If a photographer active in 2004 visited us now in 2014, he should be very surprised to see so many changes in the way we take photographs digitally.
And perhaps it's time to review our workflow inherited from the early years when digital photography was finally within the reach of many of us.
The way it was...(2004)
We shot RAW only. Because it was the digital negative and the only way to guarantee the best result, as the experts and professionals said. But more importantly, because JPEG at that time was so bad that RAW was a must, not a choice.(Sample D1x picture to come)
JPEG was never a viable format until late 2000s. In addition to RAW and sometimes TIFF, earlier cameras offered only three JPEG quality settings, namely BASIC, STANDARD and FINE, but they were not able to pick the right setting automatically when you shot JPEG. So you could only choose to turn a blind eye on the compression artifacts, or use FINE only. As shown in the above picture, JPEG produced by these cameras could be very dull, by and large due to the very conservative metering as an attempt to preserve highlight. Color wasn't right too, since auto white-balancing worked in a hit-and-miss manner, in particular under tungsten light. Sharpening was ridiculous. You either got very soft pictures, or noise and halo. More terrible was chromatic abberation, something that camera makers used to persuade customers to buy new "digital" lenses.
RAW was an untidy workaround.

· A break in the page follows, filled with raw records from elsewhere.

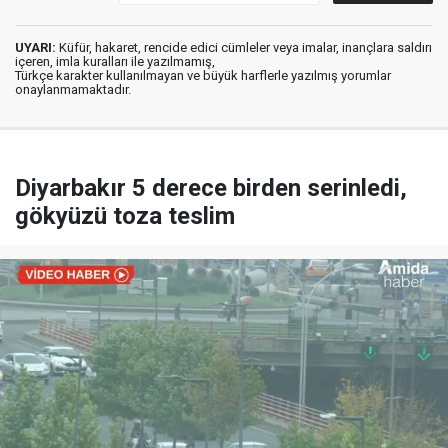
UYARI:
Küfür, hakaret, rencide edici cümleler veya imalar, inançlara saldırı
içeren, imla kuralları ile yazılmamış,
Türkçe karakter kullanılmayan ve büyük harflerle yazılmış yorumlar
onaylanmamaktadır.
Diyarbakır 5 derece birden serinledi,
gökyüzü toza teslim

Even though we shot RAW and spent hours in front of the computer to tweak the images to taste, the resulting images were inferior by today's standard. They might look good at first sight, but closer examination revealed blown highlights, weird "pizza yellow" tint in nearly blown-out areas, blocked shadows - or very grainy ones if you tried to recover details from them . . . the list goes on.
The way it is . . . (2014)
Yes, RAW is still the digital negative that allows you to squeeze the last bit of image quality from a digitally acquired picture. That said, not everyone is skillful enough to make JPEG from RAW with a quality comparable or even exceeds that of out-of-camera JPEG from today's cameras.

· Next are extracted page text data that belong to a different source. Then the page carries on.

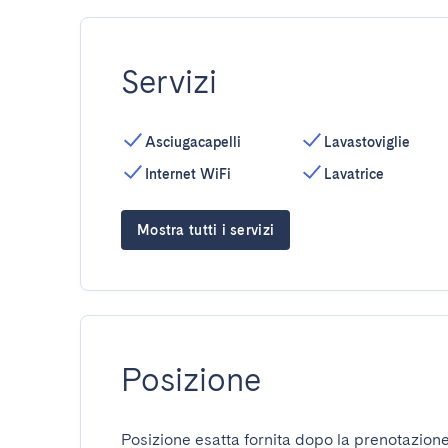
Servizi
Asciugacapelli
Lavastoviglie
Internet WiFi
Lavatrice
Mostra tutti i servizi
Posizione
Posizione esatta fornita dopo la prenotazione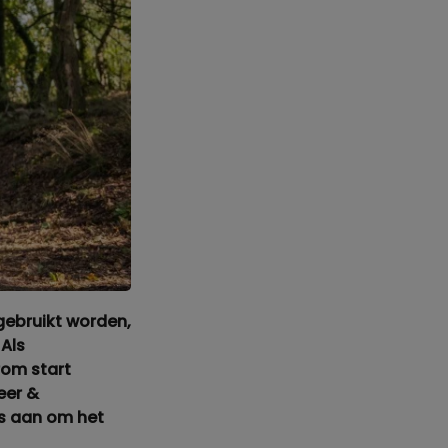
gebruikt worden,
Als
rom start
heer &
s aan om het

In fact, the opposite is true most of the time, as evidenced in pictures posted to online forums (or fora?) by amateurs who claims they "use RAW only for optimal quality".

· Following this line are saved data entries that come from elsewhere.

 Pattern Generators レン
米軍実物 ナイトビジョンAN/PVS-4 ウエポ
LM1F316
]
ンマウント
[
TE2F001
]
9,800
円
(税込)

Why? Because today's cameras are so smart that they do miraculous job in image optimization. CA is removed, so is vignetting - all automatically. Sharpening is applied in a way so that pictures look sharp but not over-processed. If you prefer razor-sharp images over the so-called "film-look", you may even crank up sharpening quite a bit - in the camera - as sensors today are virtually noise-free and responds well to sharpening. Dynamic range of sensors has been vastly improved,and can be further expanded by the camera if the scene warrants. And the expansion is carried out automatically and smartly, so any image with weird tone and color implies that you have set something utterly wrong. AWB is highly reliable too and can handle any lighting condition, including tungsten light. And if you prefer the old AWB algorithm, the option is only a few buttons away.
JPEG compression is no longer the bottleneck of image quality. With the introduction of an option that allows the camera to increase the file size by up to 80% if needed, JPEG files have become more "photoshoppable" - see to believe:These two pictures are used to illustrate how adverse the lighting condition was when I took them:
Instead of combining the two pictures to create an HDR image (some film advocate insist that this is the only way to extend the dynamic range of digital to match film), I simply brighthen the lower part of DSC_1064:
Yes, I cheated. I didn't photoshop DSC_1064 at all as I don't have any copy of Photoshop. The picture was retouched using GIMP, an excellent Photoshop alternative that is absolutely FREE. As an apology, I provide a 100% crop of the lightened area to show how banding-free and noise-free it is:
If you haven't mastered metering and need to adjust brightness pciture by picture, you may still need RAW. Otherwise, consider a change to spare more time and more storage space for better pictures.